TEXTO ->
>>
Si el misticismo de la poesía de J. L. Ortiz consistía en la comunión con un mundo, explicitado
así el concepto de ‘mundo’, puede reformularse entonces la afirmación, utilizando las palabras
mismas del poeta, como ‘comunión’ con
…la corriente de animación / que asciende de la piedra, oh Nerval, y que,
probablemente, nos excede / hasta modos de existencia / que no podemos ni
siquiera imaginar desde ésos que a la vida / le es dable evocar / aún sobre lo
invisible…
Lo dicho condice con una de las variantes más explícitas de la intertextualidad orticiana: la cita
autoral, o de nombres propios:
Shakespeare, Shakespeare, en la siesta, y su énfasis vivo, / y luego, muy luego,
Homero y Mistral con su mar y sus higueras…
que, no restringiéndose sólo al campo de la literatura (“…al país que nunca ha recorrido,
mientras Debussy enciende el suyo, submarino…”) llega también a asumir la forma vocativa:
Salud, pues, hermano mío, / Oh, Quo-ing…
Y es entonces una vez más, como en el caso de aquel poema de El aire conmovido originado
en la cita, a modo de epígrafe, de “un poeta español”, espectador lejano de “Este río, estas
islas…”, la convocación del segundo término de la relación de persona (tú) al aquí y ahora de la
escritura:
Mirábamos el río, las islas, este río, estas islas. / …… / Fue eso, amigo, lo que te
trajo el pensamiento de la muerte?
la que instaura la serie preguntar a, dialogar con, poetizar, el mundo.
significantes ALLÁ / ALLÍ / AQUÍ. Desde la apertura misma (“Oh, allá mirarías…”), el sujeto de
la enunciación, merced al deíctico, se ‘sitúa’, es decir, se emplaza ‘escénicamente’ para
significar un espacio representado. Esta significación o representación, empero, la concretará
fundamentalmente –si bien no exclusivamente: la representación es, por supuesto,
sobredeterminada–, señalando.
El espacio representado, amplificado, potenciado poéticamente se textualiza a lo largo de
todo el poema –excepto el conjunto de los versos de cierre– sobre la base de la estratégica
inscripción repetitiva del primer término de la tríada: ALLÁ.
Oh, allá mirarías / …… / Mas, amigo, qué otro infinito, allá, podría repetirme / …… /
O un crecimiento, allá, en un modo de existencia y no de vida?
<<
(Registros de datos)
>>
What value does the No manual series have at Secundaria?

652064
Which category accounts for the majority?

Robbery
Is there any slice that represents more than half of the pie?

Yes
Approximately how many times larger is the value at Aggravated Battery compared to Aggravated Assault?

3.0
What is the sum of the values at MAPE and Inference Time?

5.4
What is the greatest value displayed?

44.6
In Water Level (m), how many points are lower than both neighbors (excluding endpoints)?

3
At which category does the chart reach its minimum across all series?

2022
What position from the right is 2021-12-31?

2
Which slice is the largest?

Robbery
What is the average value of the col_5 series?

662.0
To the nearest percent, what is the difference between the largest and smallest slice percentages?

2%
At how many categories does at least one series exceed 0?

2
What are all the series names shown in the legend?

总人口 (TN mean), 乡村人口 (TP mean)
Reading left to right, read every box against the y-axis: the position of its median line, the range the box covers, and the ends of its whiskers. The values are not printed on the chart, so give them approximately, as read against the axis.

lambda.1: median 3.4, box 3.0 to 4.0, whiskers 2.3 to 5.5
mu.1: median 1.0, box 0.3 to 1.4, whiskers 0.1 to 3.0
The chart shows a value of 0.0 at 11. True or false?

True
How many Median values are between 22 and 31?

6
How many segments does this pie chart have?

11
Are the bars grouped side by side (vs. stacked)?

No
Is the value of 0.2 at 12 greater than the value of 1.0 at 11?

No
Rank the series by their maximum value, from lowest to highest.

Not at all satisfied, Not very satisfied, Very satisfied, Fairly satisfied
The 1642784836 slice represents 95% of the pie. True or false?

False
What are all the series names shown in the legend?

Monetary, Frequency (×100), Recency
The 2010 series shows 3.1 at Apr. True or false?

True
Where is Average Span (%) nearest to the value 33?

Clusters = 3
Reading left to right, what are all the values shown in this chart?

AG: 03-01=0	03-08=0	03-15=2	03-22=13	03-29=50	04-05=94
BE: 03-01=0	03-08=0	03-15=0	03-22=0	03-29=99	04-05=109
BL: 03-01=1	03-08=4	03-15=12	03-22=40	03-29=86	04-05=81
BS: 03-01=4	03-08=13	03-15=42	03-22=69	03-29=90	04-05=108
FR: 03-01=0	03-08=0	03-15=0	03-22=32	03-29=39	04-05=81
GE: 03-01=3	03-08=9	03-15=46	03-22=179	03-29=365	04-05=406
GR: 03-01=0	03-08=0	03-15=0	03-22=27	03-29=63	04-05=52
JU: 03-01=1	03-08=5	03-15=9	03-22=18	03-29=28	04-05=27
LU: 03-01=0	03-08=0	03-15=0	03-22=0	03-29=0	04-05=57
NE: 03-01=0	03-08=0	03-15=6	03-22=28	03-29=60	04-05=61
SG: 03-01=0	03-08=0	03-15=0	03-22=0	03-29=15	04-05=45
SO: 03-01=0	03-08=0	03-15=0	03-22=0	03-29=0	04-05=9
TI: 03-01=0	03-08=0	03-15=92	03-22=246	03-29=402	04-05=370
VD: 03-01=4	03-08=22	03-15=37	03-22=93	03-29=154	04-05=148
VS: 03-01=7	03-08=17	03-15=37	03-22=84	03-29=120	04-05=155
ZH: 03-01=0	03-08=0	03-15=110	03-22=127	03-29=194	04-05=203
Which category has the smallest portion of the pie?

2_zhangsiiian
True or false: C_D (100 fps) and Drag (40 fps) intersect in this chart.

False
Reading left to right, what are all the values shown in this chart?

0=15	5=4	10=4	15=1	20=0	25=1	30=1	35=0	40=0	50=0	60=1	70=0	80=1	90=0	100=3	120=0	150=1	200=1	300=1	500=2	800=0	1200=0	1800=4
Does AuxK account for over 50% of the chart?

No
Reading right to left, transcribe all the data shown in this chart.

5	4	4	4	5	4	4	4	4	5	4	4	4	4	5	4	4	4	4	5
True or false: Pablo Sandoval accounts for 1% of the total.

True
<<
TAREAS DEL EJERCICIO ->
a) Traduce al inglés esta oración del texto sobre la poesía de J. L. Ortiz: "El espacio representado, amplificado, potenciado poéticamente se textualiza a lo largo de todo el poema –excepto el conjunto de los versos de cierre– sobre la base de la estratégica inscripción repetitiva del primer término de la tríada: ALLÁ."
b) Duplica sin cambios el fragmento del texto sobre la poesía de J. L. Ortiz que empieza con "El espacio representado, amplificado, potenciado" y sigue hasta "no de vida?", inclusive.

TUS RESPUESTAS ESCRITAS ->
a) The represented space, amplified and poetically heightened, is textualized throughout the entire poem (except for the set of closing lines) on the basis of the strategic repetitive inscription of the first term of the triad: ALLÁ.

b)
El espacio representado, amplificado, potenciado poéticamente se textualiza a lo largo de
todo el poema –excepto el conjunto de los versos de cierre– sobre la base de la estratégica
inscripción repetitiva del primer término de la tríada: ALLÁ.
Oh, allá mirarías / …… / Mas, amigo, qué otro infinito, allá, podría repetirme / …… /
O un crecimiento, allá, en un modo de existencia y no de vida?